++++ Given data
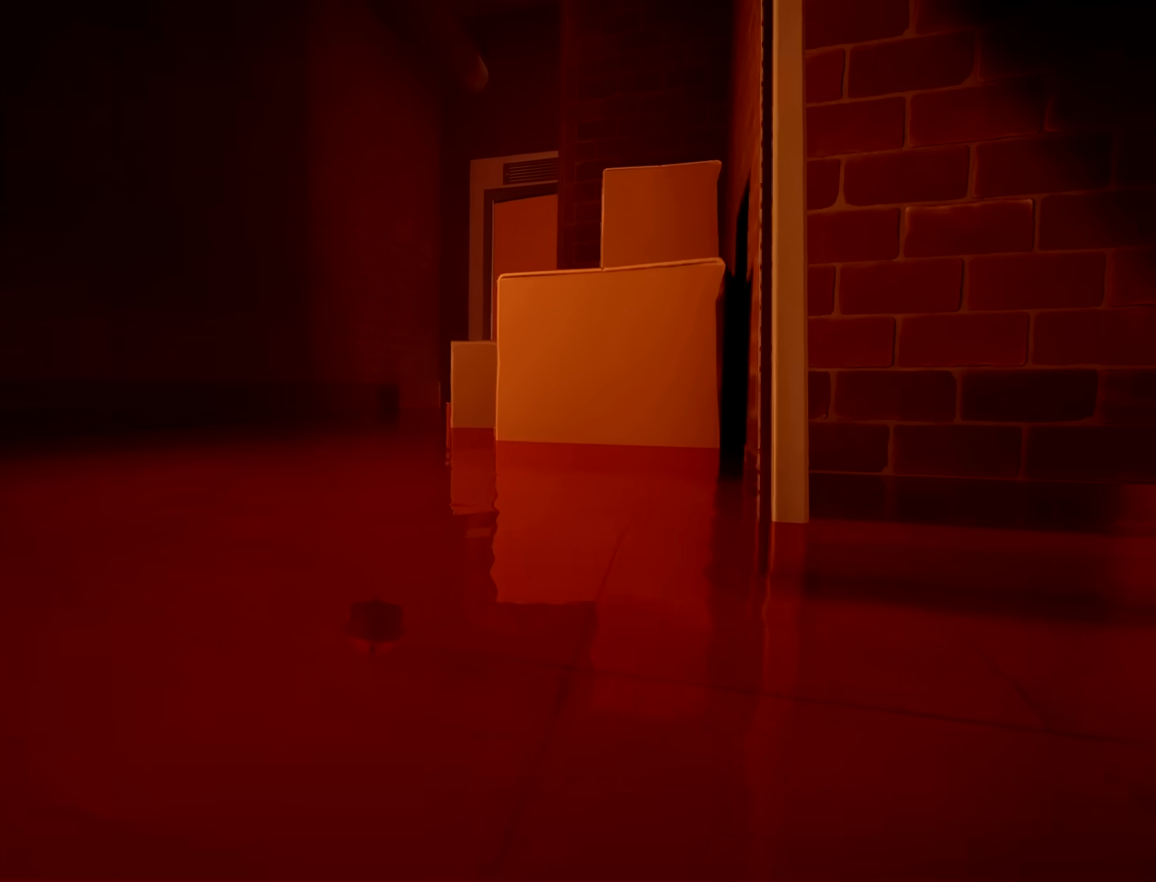
{"dt_ms": 1000, "buttons": [], "left_stick": "up-right", "right_stick": "center", "button_events": []}
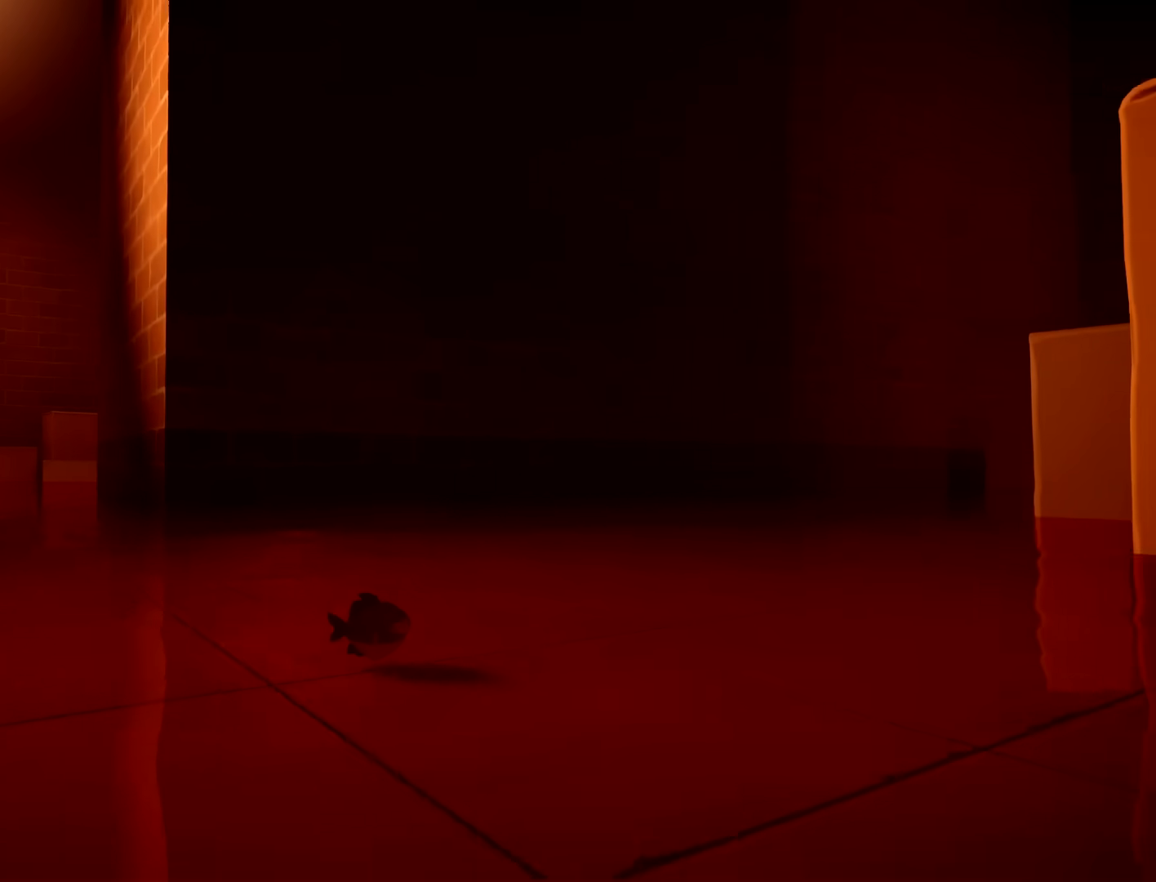
{"dt_ms": 500, "buttons": [], "left_stick": "up-right", "right_stick": "right", "button_events": []}
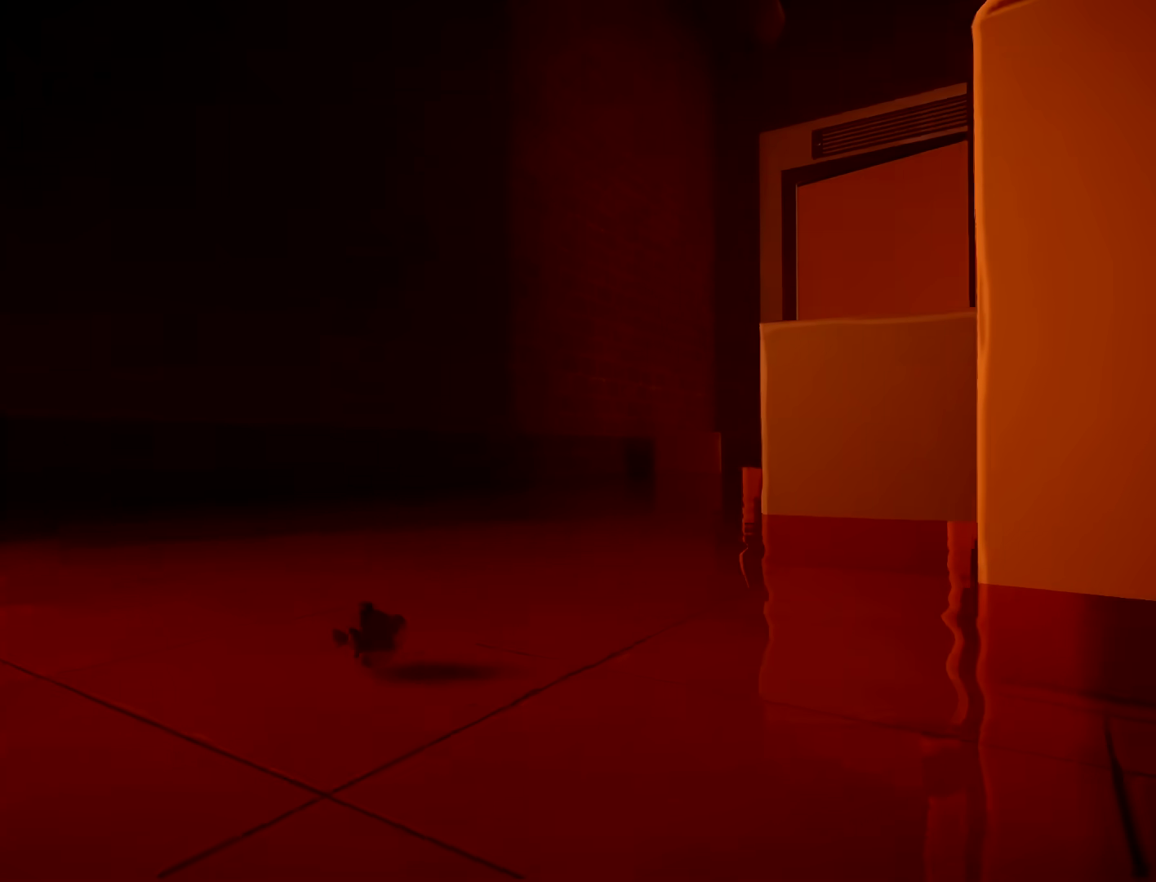
{"dt_ms": 500, "buttons": [], "left_stick": "down-left", "right_stick": "left", "button_events": []}
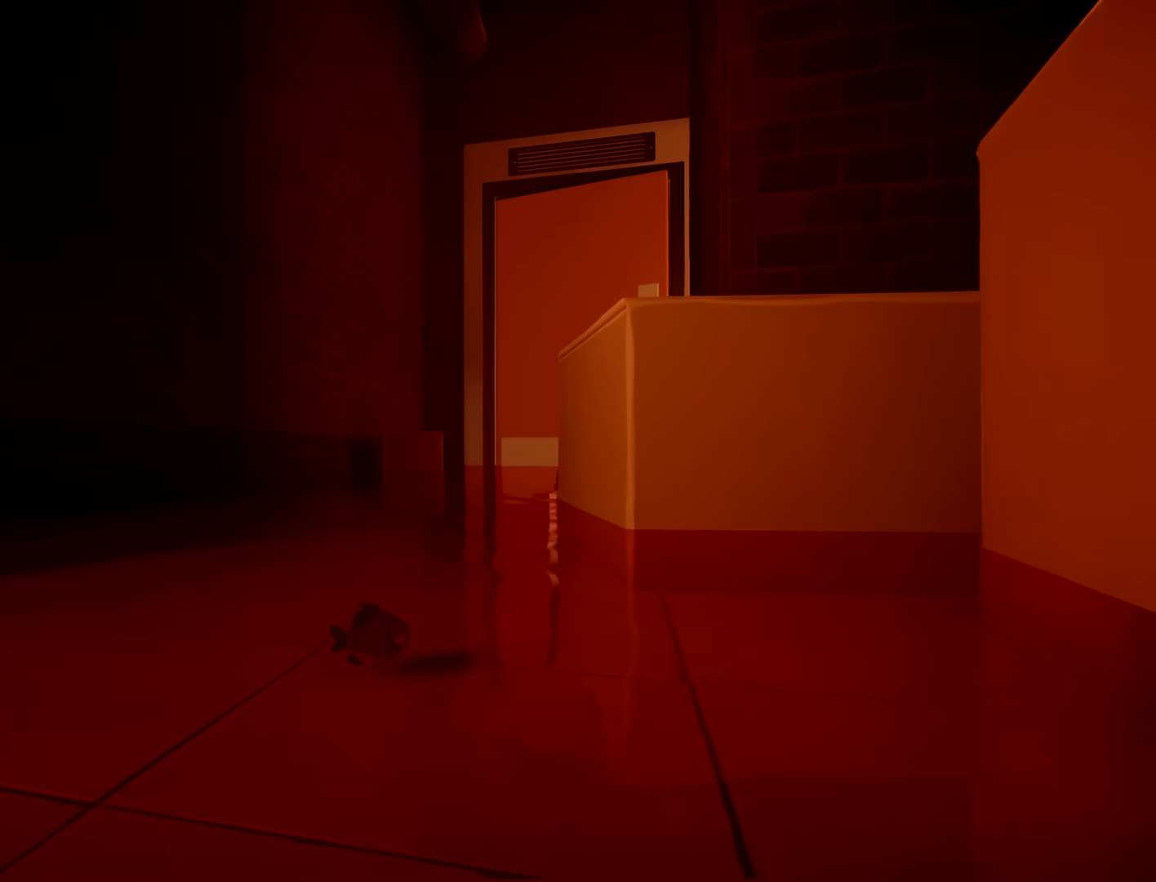
{"dt_ms": 500, "buttons": [], "left_stick": "left", "right_stick": "left", "button_events": []}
++++++++
• _Problem to work on_
All of the data above should be quoted exactly, except for the pictures.

• _Result for this task_
{"dt_ms": 1000, "buttons": [], "left_stick": "up-right", "right_stick": "center", "button_events": []}
{"dt_ms": 500, "buttons": [], "left_stick": "up-right", "right_stick": "right", "button_events": []}
{"dt_ms": 500, "buttons": [], "left_stick": "down-left", "right_stick": "left", "button_events": []}
{"dt_ms": 500, "buttons": [], "left_stick": "left", "right_stick": "left", "button_events": []}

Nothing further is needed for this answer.